— Provided data —
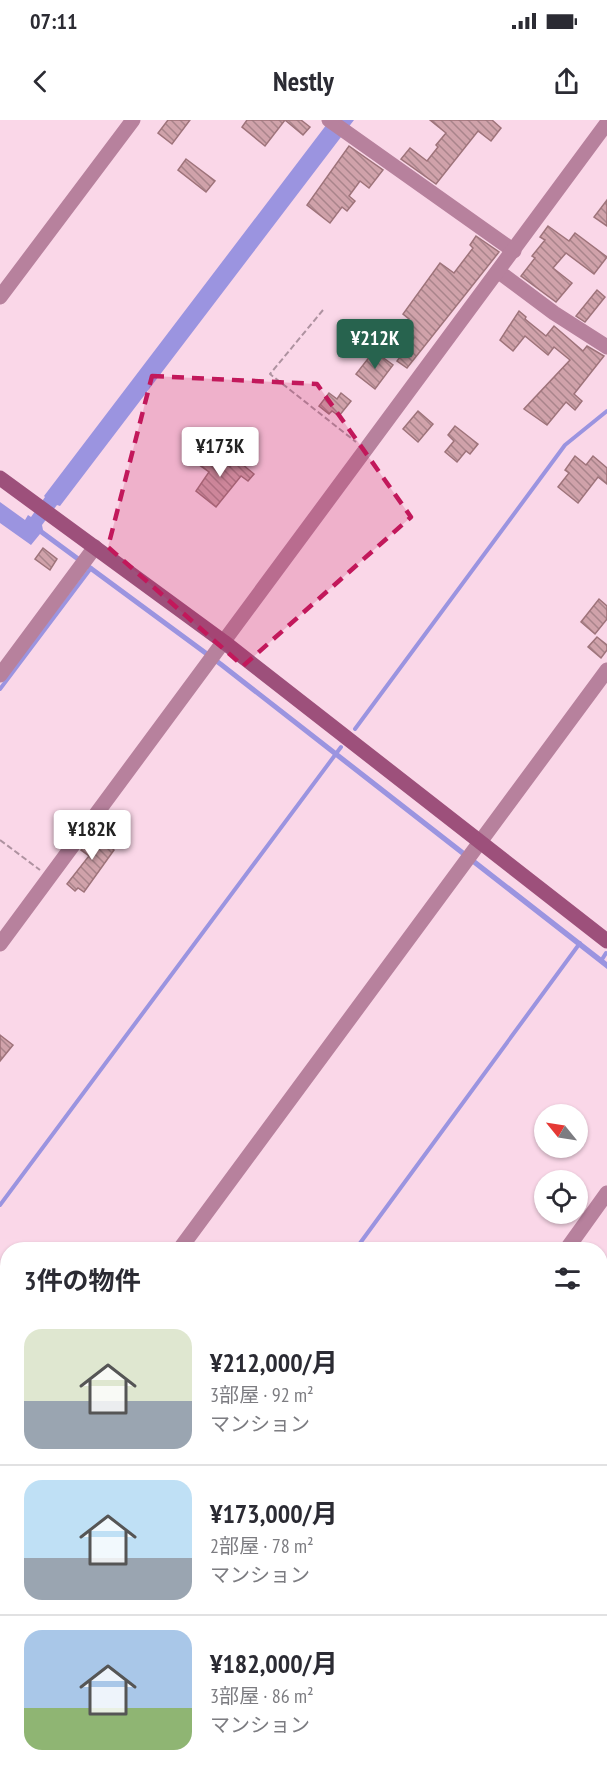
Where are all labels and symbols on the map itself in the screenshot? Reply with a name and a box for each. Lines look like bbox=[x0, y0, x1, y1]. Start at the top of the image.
pin: ¥212K bbox=[333, 319, 417, 370]
pin: ¥173K bbox=[178, 427, 262, 478]
pin: ¥182K bbox=[50, 810, 134, 861]
north arrow bbox=[534, 1104, 588, 1158]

— Work task —
Give the entries again, exactly and in full, with no image included.

— Finished exercise —
Where are all labels and symbols on the map itself in the screenshot? Reply with a name and a box for each. Lines look like bbox=[x0, y0, x1, y1]. Start at the top of the image.
pin: ¥212K bbox=[333, 319, 417, 370]
pin: ¥173K bbox=[178, 427, 262, 478]
pin: ¥182K bbox=[50, 810, 134, 861]
north arrow bbox=[534, 1104, 588, 1158]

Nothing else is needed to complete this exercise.